▸ EXERCISE REQUIREMENTS
The data below should be restated word for word, with every picture omitted.

(Saved entries)

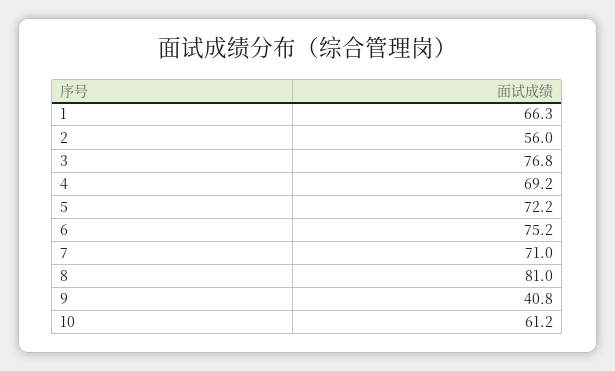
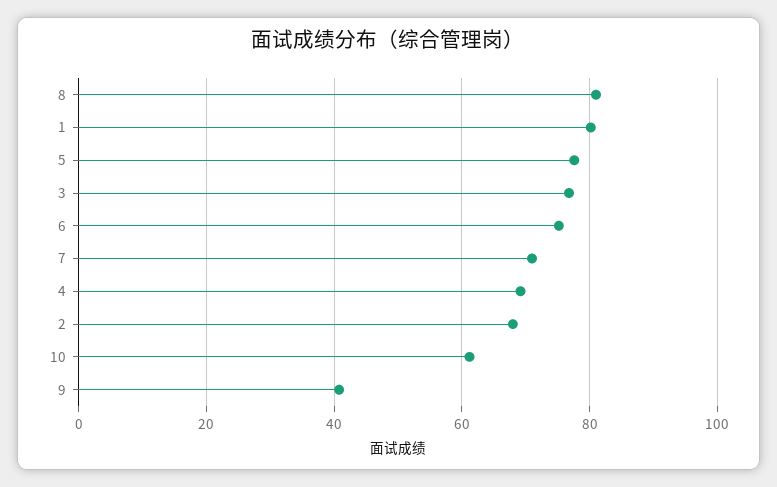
  {
-   "1": 66.3,
+   "1": 80,
-   "2": 56,
+   "2": 68,
    "3": 76.8,
    "4": 69.2,
-   "5": 72.2,
+   "5": 78,
    "6": 75.2,
    "7": 71,
    "8": 81,
    "9": 40.8,
    "10": 61.2
  }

▸ ANSWER TO THIS TASK
  {
-   "1": 66.3,
+   "1": 80,
-   "2": 56,
+   "2": 68,
    "3": 76.8,
    "4": 69.2,
-   "5": 72.2,
+   "5": 78,
    "6": 75.2,
    "7": 71,
    "8": 81,
    "9": 40.8,
    "10": 61.2
  }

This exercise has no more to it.